Oh, Olivio... Dlaczego wyglądasz, jakbyś zasnęła? Dlaczego śpisz, kiedy ja odchodzę od zmysłów. Pozwolę ci założyć tą sukienkę, tylko się obudź i przywitaj mnie z leniwym uśmiechem, tak jak robiłaś to przez ostatnie półtora roku. Wstań i przytul mnie, podczas gdy siedzę i płaczę przy twoim łożu. Nie odchodź. Nie zostawiaj mnie, krzyczącego w pustkę. Nie każ mi więcej błagać, byś otworzyła swoje piękne oczy, za którymi już tęsknię. 

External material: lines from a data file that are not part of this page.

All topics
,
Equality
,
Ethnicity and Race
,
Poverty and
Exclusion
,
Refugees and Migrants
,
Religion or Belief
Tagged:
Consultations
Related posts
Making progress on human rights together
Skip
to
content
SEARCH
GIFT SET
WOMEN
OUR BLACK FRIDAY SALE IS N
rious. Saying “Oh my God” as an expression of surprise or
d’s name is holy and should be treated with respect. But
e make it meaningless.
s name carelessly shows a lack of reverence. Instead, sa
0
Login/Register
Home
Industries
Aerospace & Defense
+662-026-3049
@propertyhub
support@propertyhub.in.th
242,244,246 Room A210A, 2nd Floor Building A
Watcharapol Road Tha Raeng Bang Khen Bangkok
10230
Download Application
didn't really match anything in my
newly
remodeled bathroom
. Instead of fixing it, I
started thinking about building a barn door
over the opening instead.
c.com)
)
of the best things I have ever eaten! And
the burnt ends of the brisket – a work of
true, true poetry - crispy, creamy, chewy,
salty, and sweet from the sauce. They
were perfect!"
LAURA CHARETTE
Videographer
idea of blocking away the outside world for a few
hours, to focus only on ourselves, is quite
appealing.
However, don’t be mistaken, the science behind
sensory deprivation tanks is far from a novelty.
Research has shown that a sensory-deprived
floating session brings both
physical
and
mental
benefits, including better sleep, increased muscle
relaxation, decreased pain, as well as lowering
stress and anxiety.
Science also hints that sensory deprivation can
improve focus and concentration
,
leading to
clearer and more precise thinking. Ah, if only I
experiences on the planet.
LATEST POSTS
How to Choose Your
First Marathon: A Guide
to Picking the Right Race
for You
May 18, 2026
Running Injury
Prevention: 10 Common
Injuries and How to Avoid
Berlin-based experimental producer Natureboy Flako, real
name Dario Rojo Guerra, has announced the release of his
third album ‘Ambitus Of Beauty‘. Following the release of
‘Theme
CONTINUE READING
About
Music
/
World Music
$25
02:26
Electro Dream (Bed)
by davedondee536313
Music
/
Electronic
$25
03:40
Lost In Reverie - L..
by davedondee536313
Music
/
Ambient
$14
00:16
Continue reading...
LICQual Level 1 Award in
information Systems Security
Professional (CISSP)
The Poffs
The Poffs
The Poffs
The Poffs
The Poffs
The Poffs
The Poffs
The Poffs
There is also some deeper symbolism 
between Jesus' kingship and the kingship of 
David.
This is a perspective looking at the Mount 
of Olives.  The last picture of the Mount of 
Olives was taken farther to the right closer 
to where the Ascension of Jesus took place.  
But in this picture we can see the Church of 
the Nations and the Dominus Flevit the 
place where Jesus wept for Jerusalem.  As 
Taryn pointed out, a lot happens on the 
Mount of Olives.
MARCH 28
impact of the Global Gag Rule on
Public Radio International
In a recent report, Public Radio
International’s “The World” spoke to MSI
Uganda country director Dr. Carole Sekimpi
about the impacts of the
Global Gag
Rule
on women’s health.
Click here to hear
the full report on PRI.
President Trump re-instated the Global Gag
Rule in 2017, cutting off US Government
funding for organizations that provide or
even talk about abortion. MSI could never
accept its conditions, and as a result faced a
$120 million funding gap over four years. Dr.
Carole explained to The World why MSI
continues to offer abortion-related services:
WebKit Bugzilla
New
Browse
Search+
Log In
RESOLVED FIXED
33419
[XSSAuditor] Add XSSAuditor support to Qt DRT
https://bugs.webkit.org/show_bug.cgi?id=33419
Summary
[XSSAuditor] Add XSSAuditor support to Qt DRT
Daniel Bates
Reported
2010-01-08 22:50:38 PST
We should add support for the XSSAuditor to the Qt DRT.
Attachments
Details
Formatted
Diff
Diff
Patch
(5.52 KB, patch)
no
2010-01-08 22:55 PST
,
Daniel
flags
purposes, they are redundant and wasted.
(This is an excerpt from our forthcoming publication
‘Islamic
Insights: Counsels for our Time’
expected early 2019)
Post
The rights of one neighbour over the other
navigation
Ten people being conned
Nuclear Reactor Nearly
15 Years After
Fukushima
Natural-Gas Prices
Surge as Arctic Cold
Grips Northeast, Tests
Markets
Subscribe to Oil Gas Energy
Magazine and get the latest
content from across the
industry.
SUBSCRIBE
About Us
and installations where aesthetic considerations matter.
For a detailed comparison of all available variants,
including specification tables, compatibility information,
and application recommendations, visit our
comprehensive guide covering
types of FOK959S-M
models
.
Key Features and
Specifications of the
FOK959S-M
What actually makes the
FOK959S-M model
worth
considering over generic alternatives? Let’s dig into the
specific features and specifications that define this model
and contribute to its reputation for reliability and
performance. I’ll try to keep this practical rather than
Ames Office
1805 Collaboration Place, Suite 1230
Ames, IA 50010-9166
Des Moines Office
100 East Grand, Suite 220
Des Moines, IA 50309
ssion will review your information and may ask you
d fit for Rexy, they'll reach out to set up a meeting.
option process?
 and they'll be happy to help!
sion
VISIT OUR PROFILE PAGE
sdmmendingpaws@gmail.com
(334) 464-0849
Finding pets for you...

Oh, Olivio, miłości moja... Dlaczego śpisz, gdy ja cierpię? Mieliśmy żyć szczęśliwie, tak jak to wymarzyłaś. Chciałem dać ci cały świat, a ty mnie zostawiasz... Dlaczego nie mogliśmy się spotkać w innych okolicznościach?  W innym uniwersum, gdzie nasz związek mógłby zakończyć się szczęśliwie?

Oh, Olivio... Kochałem cię, kocham cię i będę kochać. Jednak bez ciebie ta miłość jest pusta, nic nie warta. Jednak zawszę będę ją do ciebie czuć. Gdy będę się budzić sam w łóżku, jeść sam będę, śpiewał na koncertach, i kładł się. Zawsze będziesz w moim sercu. Dla ciebie będę żyć dalej czując, że czegoś w moim sercu brakuje. 

______

Dziękuję wszystkim, którzy czytali te wypociny i wspierali mnie w komentarzach. Przepraszam również, że tyle trwało pisanie tego ff.